The naive estimator consistently estimate 1 and 4. The treatment probability ($\hat{E}[D] \xrightarrow{p} \pi$) is also consistently estimated. So using a naive esitimator means using these three quantities. ATE is expressed by these five parameters as follows: $\tau_{ATE} = \pi \underbrace{(E[Y(1)|D=1] - E[Y(0)|D=1])}_{\text{ATT}} + (1-\pi) \underbrace{(E[Y(1)|D=0] - E[Y(0)|D=0])}_{\text{ATU}}$ If we attempt to equate the Naive Estimator to the true ATE, the terms do not cancel out gracefully without some assumption because there are many possible values or 2 and 3 that the equation do not hold. However, we lack estimators for the two counterfactual terms (2 and 3).

Assumptions

If we assume $E[Y(1) | D=1] = E[Y(1) | D=0]$ $E[Y(0) | D=1] = E[Y(0) | D=0]$ then the Naive Estimator is a valid estimator for ATE (plug those in to the expansion above to check this). This is a quite strong assumption. We can create many situations where $D$ and $Y(0), Y(1)$ are both functions of $X$, and (not thus) the assumption is violated.

So we want to assume a milder assumption. For each value of $X$, there will be corresponding subpopulation. Let’s assume that $X$ is informative and granular enough that within each subpopulation, the treatment assignment is effectively random.
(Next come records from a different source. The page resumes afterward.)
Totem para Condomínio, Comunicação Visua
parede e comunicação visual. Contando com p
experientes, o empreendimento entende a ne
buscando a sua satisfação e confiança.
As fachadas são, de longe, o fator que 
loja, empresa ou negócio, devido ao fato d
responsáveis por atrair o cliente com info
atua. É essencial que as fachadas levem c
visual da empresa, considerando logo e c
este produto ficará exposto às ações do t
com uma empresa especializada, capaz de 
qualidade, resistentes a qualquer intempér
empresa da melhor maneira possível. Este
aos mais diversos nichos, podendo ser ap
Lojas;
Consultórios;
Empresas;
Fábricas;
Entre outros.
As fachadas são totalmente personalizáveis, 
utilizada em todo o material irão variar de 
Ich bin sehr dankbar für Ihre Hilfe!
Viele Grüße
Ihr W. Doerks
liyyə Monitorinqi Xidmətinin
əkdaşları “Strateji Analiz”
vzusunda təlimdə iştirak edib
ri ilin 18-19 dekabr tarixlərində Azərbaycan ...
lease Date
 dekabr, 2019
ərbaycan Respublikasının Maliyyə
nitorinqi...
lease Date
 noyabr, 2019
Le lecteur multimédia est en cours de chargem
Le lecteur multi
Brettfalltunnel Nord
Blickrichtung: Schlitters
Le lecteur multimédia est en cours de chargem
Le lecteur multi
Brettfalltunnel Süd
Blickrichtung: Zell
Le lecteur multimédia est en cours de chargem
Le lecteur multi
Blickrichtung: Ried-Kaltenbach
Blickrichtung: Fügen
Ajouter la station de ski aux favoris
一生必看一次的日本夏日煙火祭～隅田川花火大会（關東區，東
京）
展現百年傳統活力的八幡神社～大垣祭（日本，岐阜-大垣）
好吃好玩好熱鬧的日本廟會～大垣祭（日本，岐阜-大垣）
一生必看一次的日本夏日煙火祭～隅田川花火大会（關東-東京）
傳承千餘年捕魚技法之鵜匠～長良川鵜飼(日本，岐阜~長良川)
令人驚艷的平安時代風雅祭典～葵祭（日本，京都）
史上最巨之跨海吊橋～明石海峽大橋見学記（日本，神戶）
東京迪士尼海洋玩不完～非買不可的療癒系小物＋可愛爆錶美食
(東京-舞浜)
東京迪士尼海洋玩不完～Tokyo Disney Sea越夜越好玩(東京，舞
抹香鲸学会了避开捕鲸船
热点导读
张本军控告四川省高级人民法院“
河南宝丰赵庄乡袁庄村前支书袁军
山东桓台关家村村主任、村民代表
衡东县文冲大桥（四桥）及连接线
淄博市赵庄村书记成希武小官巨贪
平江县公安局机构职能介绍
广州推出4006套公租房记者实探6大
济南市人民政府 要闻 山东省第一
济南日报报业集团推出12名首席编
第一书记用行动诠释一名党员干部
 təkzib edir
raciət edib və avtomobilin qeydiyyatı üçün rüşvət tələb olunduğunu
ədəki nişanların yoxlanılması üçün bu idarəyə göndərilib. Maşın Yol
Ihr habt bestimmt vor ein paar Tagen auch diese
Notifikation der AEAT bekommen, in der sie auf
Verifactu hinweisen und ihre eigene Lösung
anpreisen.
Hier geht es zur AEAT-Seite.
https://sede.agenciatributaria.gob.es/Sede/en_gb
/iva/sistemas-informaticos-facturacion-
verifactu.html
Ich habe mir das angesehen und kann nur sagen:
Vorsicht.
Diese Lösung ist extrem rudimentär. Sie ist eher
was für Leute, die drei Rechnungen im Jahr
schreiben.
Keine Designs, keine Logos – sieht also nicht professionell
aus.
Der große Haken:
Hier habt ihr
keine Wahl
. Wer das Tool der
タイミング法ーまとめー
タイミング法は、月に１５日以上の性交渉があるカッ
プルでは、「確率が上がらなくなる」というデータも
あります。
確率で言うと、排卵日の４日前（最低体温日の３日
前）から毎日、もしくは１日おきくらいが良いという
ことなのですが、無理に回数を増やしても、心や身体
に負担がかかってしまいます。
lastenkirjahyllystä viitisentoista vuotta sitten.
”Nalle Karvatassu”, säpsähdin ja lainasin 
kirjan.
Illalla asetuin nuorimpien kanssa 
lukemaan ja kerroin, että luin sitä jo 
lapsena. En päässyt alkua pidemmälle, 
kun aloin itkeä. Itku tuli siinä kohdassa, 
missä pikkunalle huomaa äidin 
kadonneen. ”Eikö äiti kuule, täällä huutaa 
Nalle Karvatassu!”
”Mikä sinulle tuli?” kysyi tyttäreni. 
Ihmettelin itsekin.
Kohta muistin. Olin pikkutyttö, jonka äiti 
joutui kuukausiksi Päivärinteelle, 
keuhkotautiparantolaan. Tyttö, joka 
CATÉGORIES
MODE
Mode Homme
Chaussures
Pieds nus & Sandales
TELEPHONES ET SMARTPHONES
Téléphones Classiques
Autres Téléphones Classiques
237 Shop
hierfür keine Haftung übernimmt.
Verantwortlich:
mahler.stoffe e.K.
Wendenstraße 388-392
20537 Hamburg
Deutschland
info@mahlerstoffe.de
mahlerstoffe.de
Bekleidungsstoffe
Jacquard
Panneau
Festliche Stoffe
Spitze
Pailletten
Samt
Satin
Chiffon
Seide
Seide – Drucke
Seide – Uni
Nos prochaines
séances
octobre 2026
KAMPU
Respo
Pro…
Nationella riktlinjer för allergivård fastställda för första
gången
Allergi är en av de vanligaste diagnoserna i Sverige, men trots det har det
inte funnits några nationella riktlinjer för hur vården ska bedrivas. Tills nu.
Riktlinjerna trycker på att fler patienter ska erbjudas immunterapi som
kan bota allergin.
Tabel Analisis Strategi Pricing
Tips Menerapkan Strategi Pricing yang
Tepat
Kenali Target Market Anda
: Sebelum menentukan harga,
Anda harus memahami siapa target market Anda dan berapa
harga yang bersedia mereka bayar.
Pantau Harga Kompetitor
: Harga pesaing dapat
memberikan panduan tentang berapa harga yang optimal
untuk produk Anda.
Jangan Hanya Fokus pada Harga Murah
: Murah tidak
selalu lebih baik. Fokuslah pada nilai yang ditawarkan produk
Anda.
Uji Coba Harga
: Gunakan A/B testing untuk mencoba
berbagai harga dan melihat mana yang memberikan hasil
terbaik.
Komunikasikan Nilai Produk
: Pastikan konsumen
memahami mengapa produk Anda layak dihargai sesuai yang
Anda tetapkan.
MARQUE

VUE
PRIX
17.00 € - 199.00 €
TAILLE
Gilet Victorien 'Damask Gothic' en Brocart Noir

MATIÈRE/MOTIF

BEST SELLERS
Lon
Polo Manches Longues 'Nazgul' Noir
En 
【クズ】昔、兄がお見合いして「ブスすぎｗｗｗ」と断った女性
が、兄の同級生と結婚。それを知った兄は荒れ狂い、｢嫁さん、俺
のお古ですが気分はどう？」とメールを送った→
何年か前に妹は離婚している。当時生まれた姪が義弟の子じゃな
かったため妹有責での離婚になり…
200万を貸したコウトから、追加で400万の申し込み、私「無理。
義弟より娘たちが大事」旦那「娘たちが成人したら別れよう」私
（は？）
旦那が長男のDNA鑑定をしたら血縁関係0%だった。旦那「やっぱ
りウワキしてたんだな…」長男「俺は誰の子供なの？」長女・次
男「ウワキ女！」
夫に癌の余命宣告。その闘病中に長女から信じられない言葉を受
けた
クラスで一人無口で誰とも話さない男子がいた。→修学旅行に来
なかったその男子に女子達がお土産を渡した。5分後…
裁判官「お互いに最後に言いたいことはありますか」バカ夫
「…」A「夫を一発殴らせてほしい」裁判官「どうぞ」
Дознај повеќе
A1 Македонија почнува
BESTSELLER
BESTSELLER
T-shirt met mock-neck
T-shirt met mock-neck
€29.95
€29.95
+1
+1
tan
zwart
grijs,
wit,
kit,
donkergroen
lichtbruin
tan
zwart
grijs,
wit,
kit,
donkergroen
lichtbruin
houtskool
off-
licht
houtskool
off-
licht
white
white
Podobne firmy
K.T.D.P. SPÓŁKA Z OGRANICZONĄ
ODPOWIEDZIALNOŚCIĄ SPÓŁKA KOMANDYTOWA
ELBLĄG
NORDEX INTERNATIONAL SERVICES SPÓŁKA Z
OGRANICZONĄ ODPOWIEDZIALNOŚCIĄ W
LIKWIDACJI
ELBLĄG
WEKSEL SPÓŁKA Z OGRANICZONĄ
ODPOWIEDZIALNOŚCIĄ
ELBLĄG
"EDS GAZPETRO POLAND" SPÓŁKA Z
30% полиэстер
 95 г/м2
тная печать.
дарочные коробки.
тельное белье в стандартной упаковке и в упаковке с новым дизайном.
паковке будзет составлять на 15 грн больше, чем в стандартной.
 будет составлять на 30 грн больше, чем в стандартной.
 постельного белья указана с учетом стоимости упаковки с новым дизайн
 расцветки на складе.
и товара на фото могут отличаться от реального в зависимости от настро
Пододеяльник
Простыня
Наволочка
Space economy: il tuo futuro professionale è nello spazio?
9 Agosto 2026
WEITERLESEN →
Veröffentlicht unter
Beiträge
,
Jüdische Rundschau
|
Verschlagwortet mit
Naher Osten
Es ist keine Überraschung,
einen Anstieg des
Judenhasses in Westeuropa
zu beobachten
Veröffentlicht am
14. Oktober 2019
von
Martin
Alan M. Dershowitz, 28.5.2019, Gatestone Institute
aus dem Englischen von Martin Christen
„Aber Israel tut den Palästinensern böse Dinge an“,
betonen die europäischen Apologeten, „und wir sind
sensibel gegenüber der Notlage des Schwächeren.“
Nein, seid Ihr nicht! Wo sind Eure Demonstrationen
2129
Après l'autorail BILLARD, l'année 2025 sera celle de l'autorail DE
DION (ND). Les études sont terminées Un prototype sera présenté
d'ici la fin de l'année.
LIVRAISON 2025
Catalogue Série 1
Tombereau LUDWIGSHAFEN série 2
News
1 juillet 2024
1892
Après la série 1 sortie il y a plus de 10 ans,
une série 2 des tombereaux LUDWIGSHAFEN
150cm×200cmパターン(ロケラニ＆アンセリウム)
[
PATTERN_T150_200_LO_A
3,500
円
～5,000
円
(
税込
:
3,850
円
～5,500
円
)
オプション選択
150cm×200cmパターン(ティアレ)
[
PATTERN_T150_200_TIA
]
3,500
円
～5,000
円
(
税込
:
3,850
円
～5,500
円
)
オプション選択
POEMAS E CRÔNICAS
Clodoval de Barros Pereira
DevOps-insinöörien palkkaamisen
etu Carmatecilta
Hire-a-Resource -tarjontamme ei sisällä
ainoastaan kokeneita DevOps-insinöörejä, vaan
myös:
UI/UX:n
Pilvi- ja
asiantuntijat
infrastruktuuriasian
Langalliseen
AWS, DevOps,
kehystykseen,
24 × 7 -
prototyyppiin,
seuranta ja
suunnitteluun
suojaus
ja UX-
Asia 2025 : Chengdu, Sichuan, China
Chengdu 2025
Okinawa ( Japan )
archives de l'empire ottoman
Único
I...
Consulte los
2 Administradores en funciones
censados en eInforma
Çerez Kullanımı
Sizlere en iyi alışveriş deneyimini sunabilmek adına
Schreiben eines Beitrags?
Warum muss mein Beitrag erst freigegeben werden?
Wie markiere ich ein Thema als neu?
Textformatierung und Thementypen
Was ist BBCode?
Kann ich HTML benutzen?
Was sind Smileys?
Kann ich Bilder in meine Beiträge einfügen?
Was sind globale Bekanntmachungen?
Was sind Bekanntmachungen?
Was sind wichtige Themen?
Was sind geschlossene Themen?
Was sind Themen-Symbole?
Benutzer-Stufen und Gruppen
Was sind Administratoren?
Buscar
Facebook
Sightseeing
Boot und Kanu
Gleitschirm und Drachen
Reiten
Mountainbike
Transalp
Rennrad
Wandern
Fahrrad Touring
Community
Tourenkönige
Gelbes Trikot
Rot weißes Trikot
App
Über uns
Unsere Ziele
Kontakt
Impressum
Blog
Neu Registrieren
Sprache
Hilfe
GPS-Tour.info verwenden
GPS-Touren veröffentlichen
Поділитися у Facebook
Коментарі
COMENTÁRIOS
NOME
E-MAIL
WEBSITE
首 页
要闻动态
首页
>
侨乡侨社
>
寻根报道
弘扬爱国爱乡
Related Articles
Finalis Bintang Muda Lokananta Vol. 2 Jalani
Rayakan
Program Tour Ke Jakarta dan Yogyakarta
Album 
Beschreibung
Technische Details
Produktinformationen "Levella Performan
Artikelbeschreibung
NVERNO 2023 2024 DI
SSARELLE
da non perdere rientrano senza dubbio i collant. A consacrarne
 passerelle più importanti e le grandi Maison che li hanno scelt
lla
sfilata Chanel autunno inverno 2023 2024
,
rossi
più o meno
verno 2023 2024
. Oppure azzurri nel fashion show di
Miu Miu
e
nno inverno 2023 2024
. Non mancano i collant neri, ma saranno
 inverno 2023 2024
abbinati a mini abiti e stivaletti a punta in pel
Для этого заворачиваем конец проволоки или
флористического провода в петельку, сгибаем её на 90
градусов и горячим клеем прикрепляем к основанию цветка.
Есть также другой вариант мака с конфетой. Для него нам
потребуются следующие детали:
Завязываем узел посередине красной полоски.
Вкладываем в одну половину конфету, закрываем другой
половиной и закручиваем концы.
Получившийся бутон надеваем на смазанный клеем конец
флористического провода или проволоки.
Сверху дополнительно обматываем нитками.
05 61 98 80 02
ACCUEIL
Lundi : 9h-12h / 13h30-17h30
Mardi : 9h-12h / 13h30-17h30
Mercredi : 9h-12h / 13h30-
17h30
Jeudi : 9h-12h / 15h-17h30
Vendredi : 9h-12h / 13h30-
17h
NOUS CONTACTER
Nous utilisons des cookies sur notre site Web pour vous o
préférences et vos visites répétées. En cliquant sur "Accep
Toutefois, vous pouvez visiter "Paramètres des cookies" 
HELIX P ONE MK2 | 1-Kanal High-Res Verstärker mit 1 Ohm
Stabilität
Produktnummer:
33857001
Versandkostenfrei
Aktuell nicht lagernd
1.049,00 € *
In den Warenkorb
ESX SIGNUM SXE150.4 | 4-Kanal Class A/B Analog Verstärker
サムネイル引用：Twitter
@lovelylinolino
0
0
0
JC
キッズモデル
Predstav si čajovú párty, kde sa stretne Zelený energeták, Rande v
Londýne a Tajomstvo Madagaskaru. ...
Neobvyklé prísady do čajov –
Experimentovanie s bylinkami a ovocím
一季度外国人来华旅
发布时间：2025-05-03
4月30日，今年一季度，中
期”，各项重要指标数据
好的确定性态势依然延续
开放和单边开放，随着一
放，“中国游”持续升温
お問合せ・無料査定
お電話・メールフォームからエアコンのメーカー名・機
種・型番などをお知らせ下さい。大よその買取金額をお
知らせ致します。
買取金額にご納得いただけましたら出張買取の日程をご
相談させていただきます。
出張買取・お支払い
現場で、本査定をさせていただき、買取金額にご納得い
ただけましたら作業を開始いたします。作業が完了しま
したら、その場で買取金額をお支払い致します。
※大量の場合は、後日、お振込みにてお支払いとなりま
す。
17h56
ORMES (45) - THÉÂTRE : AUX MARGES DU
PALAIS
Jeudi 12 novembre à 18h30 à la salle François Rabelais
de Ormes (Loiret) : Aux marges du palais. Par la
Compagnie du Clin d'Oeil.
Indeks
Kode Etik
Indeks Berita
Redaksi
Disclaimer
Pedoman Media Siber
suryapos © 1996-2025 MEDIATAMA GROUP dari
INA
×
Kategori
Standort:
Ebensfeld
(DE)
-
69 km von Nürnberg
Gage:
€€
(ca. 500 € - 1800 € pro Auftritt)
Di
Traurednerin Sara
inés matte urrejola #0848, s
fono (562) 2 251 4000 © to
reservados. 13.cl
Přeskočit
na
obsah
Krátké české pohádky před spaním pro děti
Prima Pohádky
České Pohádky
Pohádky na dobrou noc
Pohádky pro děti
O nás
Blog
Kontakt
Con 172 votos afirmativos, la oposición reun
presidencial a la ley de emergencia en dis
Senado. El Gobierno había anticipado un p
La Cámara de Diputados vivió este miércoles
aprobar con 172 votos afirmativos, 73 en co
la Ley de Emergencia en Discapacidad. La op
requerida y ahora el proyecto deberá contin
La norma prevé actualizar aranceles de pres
This would be true if the treatment was assigned by Bernoulli trial with probability $\pi(X)$.

Then, we only need to assume $E[Y(1) | D=1, X] = E[Y(1) | D=0, X]$ $E[Y(0) | D=1, X] = E[Y(0) | D=0, X].$

Under these assumptions, we can consistenly estiamte the CATE: $\tau_{CATE}(X) = E[Y(1) | X] - E[Y(0) | X]$ $= E[Y(1) | D=1, X] - E[Y(0) | D=0, X]$ $= E[Y(1) | D=1, X] - E[Y(0) | D=1, X]$ $= E[Y | D=1, X] - E[Y | D=0, X]$ by the conditional sample mean difference.

By the law of iterated expecation, ATE is $\tau_{ATE} = E[\tau_{CATE}(X)]$ Since CATE is a function of $X$, the expectation above is taken over $X$ with probability density function $f(x)$. Since we beleive that $X$ is generated from $f(X)$, empirical measure plug-in version is just sample mean of CATE values for each $X_i$ in the dataset. $\hat{\tau}_{ATE} = \frac{1}{n} \sum_{i=1}^n \hat{\tau}_{CATE}(X_i)$
If we can compute $\hat{\tau}_{CATE}(X_i)$ for all $X_i$ in our dataset. So this is the basic idea for matching: compute for each covariate, and aggregate. Divide and conquer.